[Document passage Boundary: Start]

DCsunset / pandoc-include

A pandoc filter to allow file and header inclusion

Geek Repo:Geek Repo

Github PK Tool:Github PK Tool

Too strict on "File not found"

dmitryperets opened this issue · comments

When attempting to include a file that doesn't exist, version 1.2.0 would simply print a warning:

eprint('[Warn] included file not found: ' + name)

But version 1.2.1 throws an IOError, essentially aborting pandoc:

raise IOError(f"Included file not found: {name}")

That's too harsh, in my opinion. For example, I was trying to render a file which is an "instruction" on how to use pandoc-include itself. So there would be a line there, like

!include <your_file>

And this line is now failing the whole rendering.
I believe a warning was more appropriate.

That's a good point. I think a way to solve this is to make the default behaviour emit a warning. Meanwhile, we can provide an environment variable to force an error if it's set.

[Document passage Boundary: End]
[Record extracts Boundary: Start]

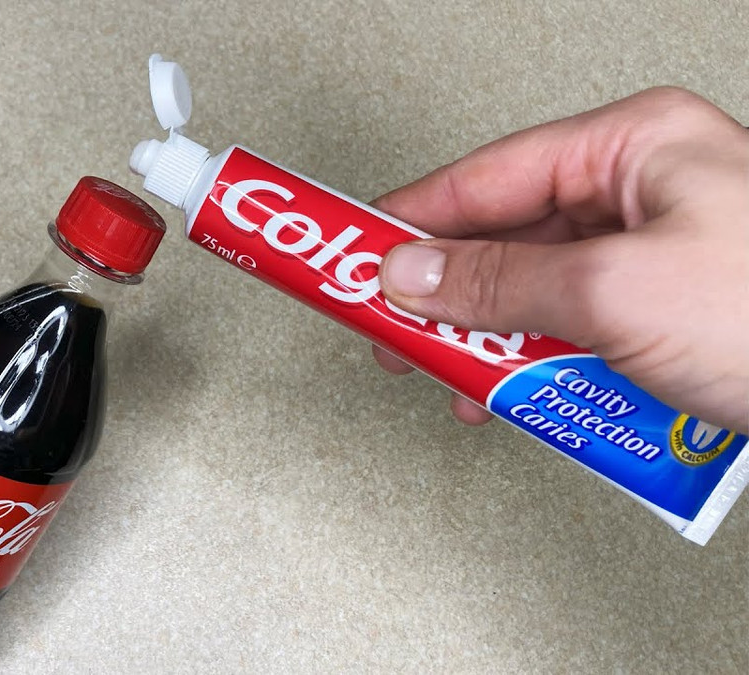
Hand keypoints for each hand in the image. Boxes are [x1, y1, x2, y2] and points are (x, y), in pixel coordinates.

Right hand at [372, 87, 748, 432]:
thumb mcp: (618, 292)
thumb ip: (502, 282)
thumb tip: (414, 276)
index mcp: (635, 147)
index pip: (487, 176)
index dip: (414, 220)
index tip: (359, 254)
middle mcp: (644, 192)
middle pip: (506, 238)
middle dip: (450, 295)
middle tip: (394, 327)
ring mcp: (657, 254)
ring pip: (535, 292)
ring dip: (491, 341)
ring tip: (456, 374)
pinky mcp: (665, 312)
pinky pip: (573, 330)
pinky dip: (537, 366)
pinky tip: (516, 395)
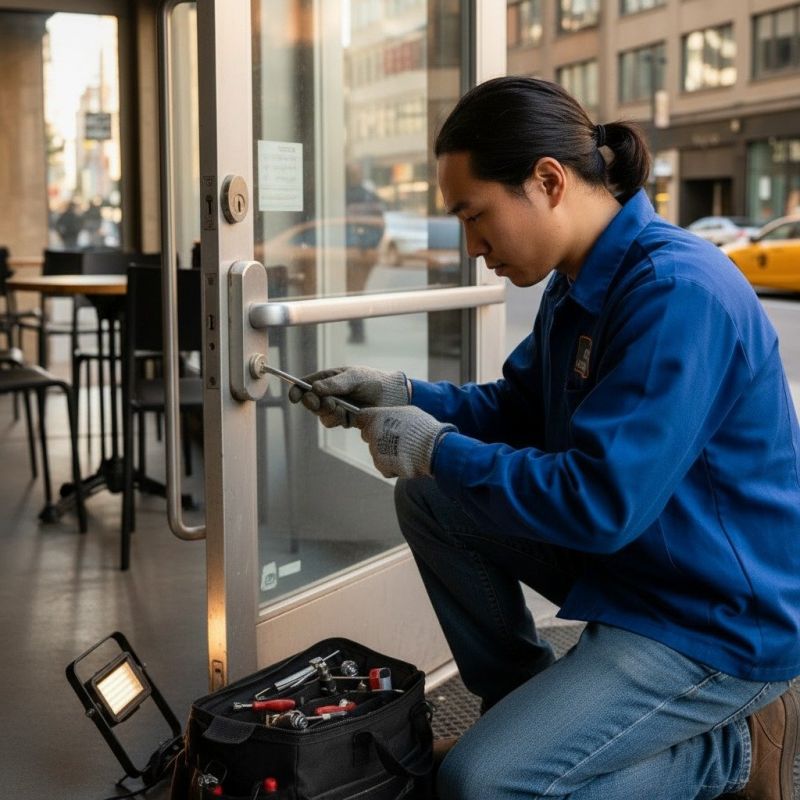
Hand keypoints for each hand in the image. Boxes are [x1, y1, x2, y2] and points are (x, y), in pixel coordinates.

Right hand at [288, 366, 409, 428]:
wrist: (392, 396)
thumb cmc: (372, 380)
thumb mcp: (354, 378)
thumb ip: (335, 384)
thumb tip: (314, 388)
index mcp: (328, 379)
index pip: (306, 384)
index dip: (297, 390)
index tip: (293, 396)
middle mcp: (329, 394)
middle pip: (310, 402)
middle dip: (312, 403)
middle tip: (320, 402)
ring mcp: (336, 407)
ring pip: (321, 415)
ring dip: (327, 412)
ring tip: (338, 406)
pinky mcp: (345, 419)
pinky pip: (333, 422)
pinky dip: (337, 418)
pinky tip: (347, 413)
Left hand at [353, 406, 455, 478]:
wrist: (431, 448)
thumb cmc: (423, 429)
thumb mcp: (408, 412)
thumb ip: (392, 415)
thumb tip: (389, 418)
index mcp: (378, 416)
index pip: (361, 417)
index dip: (367, 420)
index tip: (373, 423)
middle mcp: (373, 432)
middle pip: (367, 435)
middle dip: (378, 437)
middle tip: (395, 438)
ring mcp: (375, 450)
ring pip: (376, 452)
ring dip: (387, 452)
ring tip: (405, 450)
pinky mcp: (381, 465)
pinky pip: (384, 466)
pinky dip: (393, 466)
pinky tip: (405, 460)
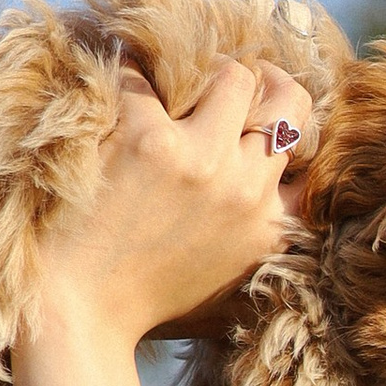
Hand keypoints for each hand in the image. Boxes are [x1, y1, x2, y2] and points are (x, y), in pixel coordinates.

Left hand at [14, 59, 306, 385]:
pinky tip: (116, 73)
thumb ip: (261, 237)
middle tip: (219, 81)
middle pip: (283, 98)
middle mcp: (244, 188)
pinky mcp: (143, 138)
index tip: (254, 115)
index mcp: (269, 223)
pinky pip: (142, 73)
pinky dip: (128, 67)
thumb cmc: (145, 304)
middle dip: (255, 82)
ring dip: (202, 72)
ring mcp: (197, 159)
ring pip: (233, 75)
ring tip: (171, 81)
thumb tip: (287, 189)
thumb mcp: (229, 283)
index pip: (306, 145)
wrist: (79, 318)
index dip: (286, 121)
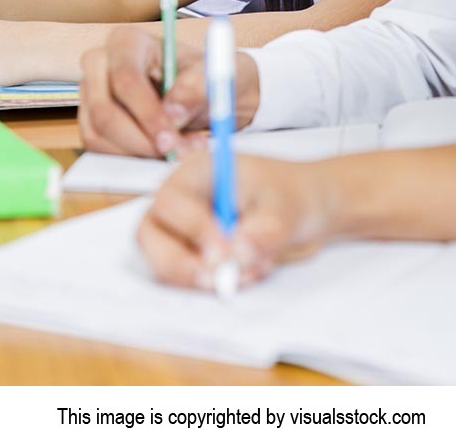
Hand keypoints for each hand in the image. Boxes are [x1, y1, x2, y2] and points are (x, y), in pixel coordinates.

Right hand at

[Record extracts Boundary: End]

* Activity list
[A] In the pandoc-include issue thread, reproduce the passage starting with "When attempting to" and going on through "the whole rendering.", replacing "harsh" with "severe".
[B] Answer these questions using the pandoc-include issue thread:
(i) What does version 1.2.1 raise when an included file does not exist?
(ii) Which line in the instruction file causes the whole rendering to fail?
(iii) What does the reply propose to provide so that an error can be forced?
[C] Carry the pandoc-include issue thread forward from the point where it stops.
The items have no connection to the pandoc-include issue thread.

* Task responses
[A]
When attempting to include a file that doesn't exist, version 1.2.0 would simply print a warning:

eprint('[Warn] included file not found: ' + name)

But version 1.2.1 throws an IOError, essentially aborting pandoc:

raise IOError(f"Included file not found: {name}")

That's too severe, in my opinion. For example, I was trying to render a file which is an "instruction" on how to use pandoc-include itself. So there would be a line there, like

!include <your_file>

And this line is now failing the whole rendering.

[B]
(i) An IOError.
(ii) The line "!include <your_file>".
(iii) An environment variable that forces an error when it is set.

[C]
The latest commit should address this issue. You could install the latest version from git if you want to test it immediately

Hi @DCsunset,

With the latest commit, I get this error:

Traceback (most recent call last):
  File "/usr/local/bin/pandoc-include", line 8, in <module>
    sys.exit(main())
  File "/usr/local/lib/python3.10/dist-packages/pandoc_include/main.py", line 408, in main
    return pf.run_filter(action, doc=doc)
  File "/usr/local/lib/python3.10/dist-packages/panflute/io.py", line 227, in run_filter
    return run_filters([action], *args, **kwargs)
  File "/usr/local/lib/python3.10/dist-packages/panflute/io.py", line 208, in run_filters
    doc = doc.walk(action, doc=doc, stop_if=stop_if)
  File "/usr/local/lib/python3.10/dist-packages/panflute/base.py", line 264, in walk
    child = child.walk(action, doc, stop_if)
  File "/usr/local/lib/python3.10/dist-packages/panflute/base.py", line 264, in walk
    child = child.walk(action, doc, stop_if)
  File "/usr/local/lib/python3.10/dist-packages/panflute/containers.py", line 152, in walk
    ans = [(k, v) for k, v in ans if v != []]
  File "/usr/local/lib/python3.10/dist-packages/panflute/containers.py", line 152, in <listcomp>
    ans = [(k, v) for k, v in ans if v != []]
  File "/usr/local/lib/python3.10/dist-packages/panflute/containers.py", line 151, in <genexpr>
    ans = ((k, v.walk(action, doc, stop_if)) for k, v in self.items())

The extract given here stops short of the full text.